In July, Byrd decided to turn over the account records after the Sun Herald submitted a second public information request.
The records showed the account has been used over the years to pay thousands of dollars for flowers for funerals and memorial services; to fund Sheriff's Office Christmas parties; to pay for cakes and gifts for baby showers, birthdays and retirement celebrations; and to buy thousands of plaques for deputies.
The fund also paid $97 the county's finance department wouldn't pay for six Long Island iced teas, a glass of Beringer wine, 12 shots of Burnett's Vanilla Vodka, two Crown Royals and a cognac at the Preservation Grill for a sequestered jury. A deputy said he was responsible for the bill because he'd forgotten to tell jurors they had to pay for their own drinks. He said he didn't have the money to cover the cost.
The account also paid to cremate a German shepherd deputies had shot and killed when they went to the wrong home to arrest a capital murder suspect, and for a dog to "replace dog shot per SO-1." SO-1 is the sheriff.
n Former Pascagoula heart surgeon David Bruce Allen was arrested in 2009, accused of growing marijuana on his 50-acre farm on Mississippi 613 in the Escatawpa community known as the Blue Hole. Allen went to trial, but the jury was unable to reach a verdict. All charges against Allen were eventually dropped.
When District Attorney Tony Lawrence announced he was dropping the charges, he said, in part, "the state of Mississippi does not feel there would be evidence beyond a reasonable doubt to convict (Allen) in light of the facts that there was no actual grown marijuana found on the property ."
Allen filed a federal lawsuit, saying narcotics agents "burned property in the front yard in a bonfire fashion, acted like hooligans yelling and screaming about this was going to be their property, how this would be their vacation resort and shooting range, campground, fishing place, scuba training facility, etc, (and) played pool and ping pong on their tables."
Jackson County, Byrd and agents from the narcotics task force have denied allegations of wrongdoing outlined in the suit. "The defendants deny their participation in any wrongdoing at (Allen's farm) or at any other location," according to a motion filed by attorney Jackye C. Bertucci on behalf of the county, Byrd and the task force.

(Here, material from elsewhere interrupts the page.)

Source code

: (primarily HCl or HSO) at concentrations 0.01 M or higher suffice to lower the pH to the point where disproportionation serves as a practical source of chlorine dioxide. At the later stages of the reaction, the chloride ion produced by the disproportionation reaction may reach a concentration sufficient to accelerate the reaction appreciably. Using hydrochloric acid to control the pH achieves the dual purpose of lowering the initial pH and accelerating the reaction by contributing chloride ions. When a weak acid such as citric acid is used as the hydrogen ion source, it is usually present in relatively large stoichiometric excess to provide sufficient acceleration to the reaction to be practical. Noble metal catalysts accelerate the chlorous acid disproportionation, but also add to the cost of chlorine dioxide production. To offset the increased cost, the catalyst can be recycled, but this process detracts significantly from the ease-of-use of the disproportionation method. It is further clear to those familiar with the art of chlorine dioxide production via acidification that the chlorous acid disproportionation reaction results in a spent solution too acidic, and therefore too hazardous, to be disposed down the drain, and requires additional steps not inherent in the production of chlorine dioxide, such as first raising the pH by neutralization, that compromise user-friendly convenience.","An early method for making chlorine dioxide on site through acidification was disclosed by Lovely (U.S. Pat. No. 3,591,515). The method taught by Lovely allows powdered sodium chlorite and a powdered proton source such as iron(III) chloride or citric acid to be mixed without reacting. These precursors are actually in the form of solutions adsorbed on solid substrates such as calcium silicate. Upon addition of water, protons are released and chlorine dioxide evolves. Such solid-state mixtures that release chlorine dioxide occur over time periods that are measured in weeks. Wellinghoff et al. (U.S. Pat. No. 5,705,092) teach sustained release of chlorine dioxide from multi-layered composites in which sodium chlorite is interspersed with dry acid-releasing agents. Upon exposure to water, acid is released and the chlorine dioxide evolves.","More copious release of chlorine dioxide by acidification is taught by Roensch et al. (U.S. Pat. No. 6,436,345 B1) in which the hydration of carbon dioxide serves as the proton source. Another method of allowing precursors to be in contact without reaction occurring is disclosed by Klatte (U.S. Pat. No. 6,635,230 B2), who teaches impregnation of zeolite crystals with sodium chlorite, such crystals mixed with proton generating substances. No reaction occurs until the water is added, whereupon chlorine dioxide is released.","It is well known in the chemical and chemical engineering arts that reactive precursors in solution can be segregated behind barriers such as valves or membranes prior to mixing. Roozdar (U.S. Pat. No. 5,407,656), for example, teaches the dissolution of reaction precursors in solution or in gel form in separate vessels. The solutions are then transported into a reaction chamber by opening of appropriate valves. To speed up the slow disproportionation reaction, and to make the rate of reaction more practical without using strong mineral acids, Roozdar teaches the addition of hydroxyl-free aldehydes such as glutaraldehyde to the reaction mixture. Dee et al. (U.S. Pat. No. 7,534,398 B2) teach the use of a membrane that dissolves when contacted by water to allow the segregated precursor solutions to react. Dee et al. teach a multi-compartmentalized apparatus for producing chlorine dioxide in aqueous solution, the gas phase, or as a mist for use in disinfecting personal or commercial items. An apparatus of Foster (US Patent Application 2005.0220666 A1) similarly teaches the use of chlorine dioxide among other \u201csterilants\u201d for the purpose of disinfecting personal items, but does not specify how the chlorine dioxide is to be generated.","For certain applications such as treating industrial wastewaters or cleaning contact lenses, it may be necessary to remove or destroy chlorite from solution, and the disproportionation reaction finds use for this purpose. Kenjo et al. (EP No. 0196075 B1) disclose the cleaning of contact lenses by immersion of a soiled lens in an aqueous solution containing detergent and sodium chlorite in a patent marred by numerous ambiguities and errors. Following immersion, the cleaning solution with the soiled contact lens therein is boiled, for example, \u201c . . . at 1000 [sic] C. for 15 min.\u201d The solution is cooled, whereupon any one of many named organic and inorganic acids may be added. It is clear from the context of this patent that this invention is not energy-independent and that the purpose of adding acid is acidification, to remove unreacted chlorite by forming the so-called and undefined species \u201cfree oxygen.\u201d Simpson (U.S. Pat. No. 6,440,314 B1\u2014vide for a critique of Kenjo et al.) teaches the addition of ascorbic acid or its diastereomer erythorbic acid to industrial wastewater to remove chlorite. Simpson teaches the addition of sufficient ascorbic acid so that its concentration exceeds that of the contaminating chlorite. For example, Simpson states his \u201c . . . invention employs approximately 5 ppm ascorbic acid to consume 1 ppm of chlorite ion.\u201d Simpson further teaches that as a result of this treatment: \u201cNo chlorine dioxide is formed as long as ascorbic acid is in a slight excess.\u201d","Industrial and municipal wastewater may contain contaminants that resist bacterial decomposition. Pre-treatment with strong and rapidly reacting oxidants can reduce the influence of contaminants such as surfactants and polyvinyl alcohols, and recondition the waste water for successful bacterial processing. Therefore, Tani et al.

n Coast neurologist Matthew Wallack is seeking $25 million in a federal lawsuit against the county, Byrd, the narcotics task force, former NTF commander Lt. Curtis Spiers and others, including Biloxi police, alleging Wallack's civil, constitutional and human rights were violated. Biloxi police arrested Wallack on a charge of possession of a prescription painkiller, though the charge was dropped after a key witness died. Shortly after the arrest, Jackson County narcotics agents searched Wallack's Ocean Springs office, seizing medication Spiers said Wallack had prescribed to other people. Byrd and Spiers said Wallack had been under investigation for years for prescription-drug complaints, some involving patients who died under his care. Wallack, however, was never arrested on any charge in Jackson County.